DATA TO EXAMINE:

=====

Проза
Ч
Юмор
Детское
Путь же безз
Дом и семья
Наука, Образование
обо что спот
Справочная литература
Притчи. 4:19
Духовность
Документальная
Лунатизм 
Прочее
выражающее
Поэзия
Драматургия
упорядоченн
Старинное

=====

WHAT IS REQUIRED:
From the data above, copy each line exactly.

TASK SOLUTION:
Проза
Ч
Юмор
Детское
Путь же безз
Дом и семья
Наука, Образование
обо что спот
Справочная литература
Притчи. 4:19
Духовность
Документальная
Лунатизм 
Прочее
выражающее
Поэзия
Драматургия
упорядоченн
Старинное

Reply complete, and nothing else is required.